The external disturbances $w_i\left(t\right)$ satisfy $|w_i\left(t\right)|\le ϵ<+\infty ,i\in \mathcal{N}$.

Remark 6.

The Assumption 1 is a Lipschitz condition commonly used in the analysis to handle the nonlinear function. Furthermore, the Assumption 2 requires the external disturbances $w_i\left(t\right)$ to be uniformly bounded. Both assumptions are widely adopted widely in the literature [19,30]

Lemma 1

([44]). For any $0<\alpha <1$ and $z>0$, $E_{\alpha }\left(z\right)$ is a monotone increasing function.

Lemma 2

([47]). For any $x\left(t\right)\in {\mathbb{R}}^n$, the following inequality holds

$$D^{\alpha +}\left(x^T\left(t\right)Px\left(t\right)\right)\le 2x^T\left(t\right)P{D}^{\alpha +}x\left(t\right),$$

where $0<\alpha <1$, $P\in {\mathbb{R}}^{n\times n}$ is a positive definite symmetric matrix.

Lemma 3

([44]). Consider the following FRO differential systems:

$$\begin{array}{c}\hfill D^{\alpha }\Theta \left(t\right)=p\Theta \left(t\right)+q\left(t\right),\end{array}$$

(8)

SUPPLIED DATA:
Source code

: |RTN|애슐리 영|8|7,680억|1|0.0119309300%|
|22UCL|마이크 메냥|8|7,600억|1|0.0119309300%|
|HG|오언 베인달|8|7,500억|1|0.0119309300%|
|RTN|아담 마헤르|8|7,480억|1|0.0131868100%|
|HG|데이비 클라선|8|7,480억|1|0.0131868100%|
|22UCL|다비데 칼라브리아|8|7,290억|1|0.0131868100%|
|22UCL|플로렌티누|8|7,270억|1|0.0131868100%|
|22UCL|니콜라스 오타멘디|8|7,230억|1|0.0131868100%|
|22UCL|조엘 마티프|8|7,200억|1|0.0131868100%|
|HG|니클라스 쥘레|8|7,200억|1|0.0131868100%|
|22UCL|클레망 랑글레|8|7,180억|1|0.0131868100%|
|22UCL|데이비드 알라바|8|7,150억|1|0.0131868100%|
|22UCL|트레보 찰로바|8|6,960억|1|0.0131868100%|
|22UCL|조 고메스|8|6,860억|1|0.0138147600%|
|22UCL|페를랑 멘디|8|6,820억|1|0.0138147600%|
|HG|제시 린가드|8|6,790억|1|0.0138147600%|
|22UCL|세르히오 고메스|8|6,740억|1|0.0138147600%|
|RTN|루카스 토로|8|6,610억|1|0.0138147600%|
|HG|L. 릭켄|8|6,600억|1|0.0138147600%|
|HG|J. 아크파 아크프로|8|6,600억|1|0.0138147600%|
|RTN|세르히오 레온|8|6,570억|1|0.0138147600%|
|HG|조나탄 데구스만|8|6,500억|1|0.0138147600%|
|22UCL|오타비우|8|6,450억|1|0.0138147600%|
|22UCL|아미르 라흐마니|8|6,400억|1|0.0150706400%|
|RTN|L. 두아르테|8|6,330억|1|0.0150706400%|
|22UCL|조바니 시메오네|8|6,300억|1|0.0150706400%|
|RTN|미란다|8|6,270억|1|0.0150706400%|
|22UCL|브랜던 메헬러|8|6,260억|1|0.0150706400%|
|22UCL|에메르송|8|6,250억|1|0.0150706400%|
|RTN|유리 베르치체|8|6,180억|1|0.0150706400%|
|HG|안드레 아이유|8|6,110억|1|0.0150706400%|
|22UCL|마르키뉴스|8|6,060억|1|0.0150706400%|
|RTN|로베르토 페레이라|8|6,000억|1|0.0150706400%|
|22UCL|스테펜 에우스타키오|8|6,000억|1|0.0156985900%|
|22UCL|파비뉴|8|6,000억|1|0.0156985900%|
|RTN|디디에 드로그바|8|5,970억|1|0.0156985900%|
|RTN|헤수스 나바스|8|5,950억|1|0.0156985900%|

LIST OF TASKS:
1 – List every reference number cited in brackets in the source passage.
2 – According to the source passage, what purpose does Assumption 1 serve in the analysis? Answer in one to three sentences.
3 – Answer these questions about the source passage, one line each:
(a) What bound do the external disturbances $w_i(t)$ satisfy?
(b) For $0<\alpha<1$ and $z>0$, what property does Lemma 1 give for $E_{\alpha}(z)$?
(c) In Lemma 2, what kind of matrix is $P$?
Answer from the source passage alone.

PROBLEM SOLUTIONS:
1 – 19, 30, 44, 47

2 – Assumption 1 is a Lipschitz condition used in the analysis to handle the nonlinear function. The passage adds that it is widely adopted in the literature.

3 –
(a) $|w_i(t)|\le ϵ<+\infty$ for $i\in\mathcal{N}$.
(b) It is a monotone increasing function.
(c) A positive definite symmetric matrix in $\mathbb{R}^{n\times n}$.